また、イタリアは中国にも支援を求め、中国の赤十字のオーガナイズで医師や呼吸器などを積んだ飛行機が3月12日、昨夜遅くにローマの空港に到着しました。感染で大いなる犠牲を払い苦しみながらも、やや落ち着きをみせてきた国の最新データ(治療方法を含む)をイタリアに持ち込んできた、とあります。つまりウィルス発生国であり、感染先行国としての務めを「我が国が苦しんだ時にまっさきに助けてくれた友人」に対して果たそう、というのです。

感染の先行ケースと不幸にもというか不運にしてなってしまった国は、先行ケースを他国は失敗例も含め積極的に参考にしてくれ、と申し出る。当然ながら、その先行ケースには痛みや苦しみがたくさんあるわけですが、これをヒューマニズムという特別のジャンルに「祭り上げる」のではなく、当たり前のように「人々」を三角形のトップにおき、そこでソーシャルイノベーションをスタートさせていこうとの機運がある、という流れで現在起きている事態を読んでいったらよいと思うのです(そして、ビジネスはあとからついてくる)。ギリギリの綱渡りながら、なるべく全体像の把握できるデータをとりながら感染の時間的分散を図り、医療制度の維持を目指す。リーダーシップをとりたくてなったわけではなく、しかし結果的にリスクを負いながら先頭集団をいくことになったとき、何をすべきなのかを今回の事態は教えてくれます。

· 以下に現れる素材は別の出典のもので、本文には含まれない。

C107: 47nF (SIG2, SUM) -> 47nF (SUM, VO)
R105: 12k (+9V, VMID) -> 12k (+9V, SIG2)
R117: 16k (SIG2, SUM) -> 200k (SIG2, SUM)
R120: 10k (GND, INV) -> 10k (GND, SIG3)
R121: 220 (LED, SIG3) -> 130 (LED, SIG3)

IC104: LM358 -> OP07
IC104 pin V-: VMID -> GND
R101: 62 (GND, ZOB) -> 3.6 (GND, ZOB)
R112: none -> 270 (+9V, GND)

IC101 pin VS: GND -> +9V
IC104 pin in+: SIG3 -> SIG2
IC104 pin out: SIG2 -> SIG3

それにしても、先週の土曜日、以下のコラムを書いたとき、このような展開になるとは想像していませんでした。

その他の州でもほぼ同時期に感染者がみつかり、事態の深刻さが一気に表面化したのですが、前述の数字で分かるように、ロンバルディア州の感染数が突出しています。新聞報道によれば、今日か明日には、ベルガモをレッドゾーンに入れるかどうか、クレモナの監視体制をより厳しくするかなどの決定がされる予定です。地図で各県の位置を見れば分かるように、ミラノはかろうじて、まだ最悪の状況を回避している、あるいはなんとか持ちこたえている。そしてミラノが最大の人口を抱え、かつイタリア経済の中心であることからも、ミラノがレッドゾーン化とならないことが大きな課題になっています

思い起こせば、2月22日に自治体のトップが「今回、一部の自治体の封鎖や学校の閉鎖を2週間実施し、その時点で状況に改善が見込まれないときは、さらにドラスティックな対策を提示する」と記者会見で話していたとき、ドラスティックのレベルは市民が想像していた以上のものだったことになります。

最後に。ちょっとした光明もあります。3月11日の新聞報道によれば、ロンバルディアの最初の「震源地」であったローディ県で3日間、新しい感染者数が減少しゼロの日が到来したのです。つまり2週間半くらいで封鎖作戦が効果を出したということです。このくらいのニュースはなくちゃあね!